> [REQUIRED WORK] Please copy, exactly and with no pictures, only the lines from the one containing "größeren Schutz gegenüb" through the last line of the records.

> [Page-level text extractions]
- Opening Delimiter -

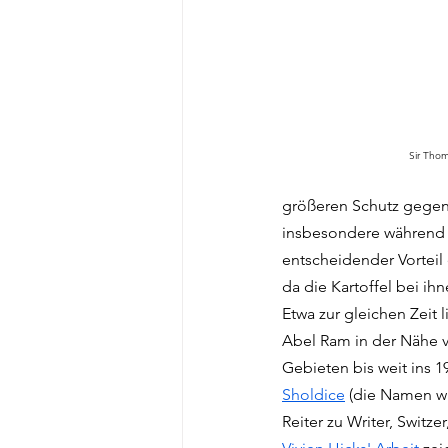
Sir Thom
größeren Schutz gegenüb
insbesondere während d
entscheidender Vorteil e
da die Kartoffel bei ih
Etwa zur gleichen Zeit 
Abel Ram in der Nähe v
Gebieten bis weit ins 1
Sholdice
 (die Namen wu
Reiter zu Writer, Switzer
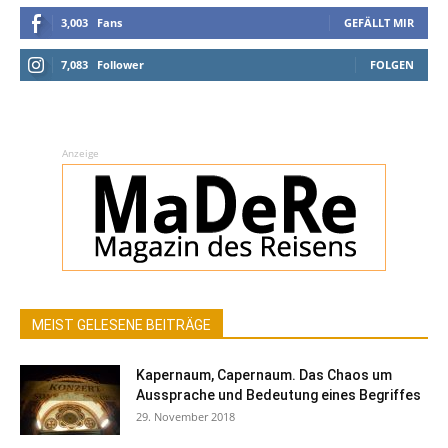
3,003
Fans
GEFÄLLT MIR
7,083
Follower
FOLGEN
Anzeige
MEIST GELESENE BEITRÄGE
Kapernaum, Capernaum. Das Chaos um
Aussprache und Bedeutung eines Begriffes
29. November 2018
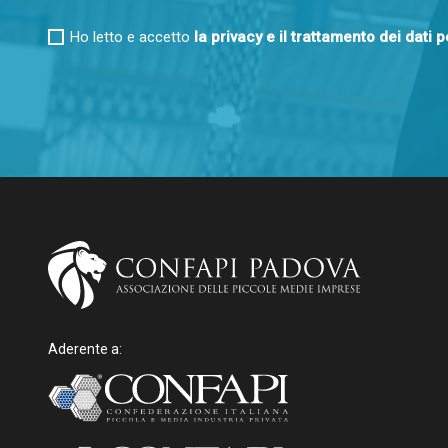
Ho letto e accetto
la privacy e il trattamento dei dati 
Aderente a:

- Closing Delimiter -

> [EXPECTED OUTPUT]
größeren Schutz gegenüb
insbesondere während d
entscheidender Vorteil e
da die Kartoffel bei ih
Etwa zur gleichen Zeit 
Abel Ram in der Nähe v
Gebieten bis weit ins 1
Sholdice
 (die Namen wu
Reiter zu Writer, Switzer
3,003
Fans
GEFÄLLT MIR
7,083
Follower
FOLGEN
Anzeige
MEIST GELESENE BEITRÄGE
Kapernaum, Capernaum. Das Chaos um
Aussprache und Bedeutung eines Begriffes
29. November 2018
Ho letto e accetto
la privacy e il trattamento dei dati 
Aderente a:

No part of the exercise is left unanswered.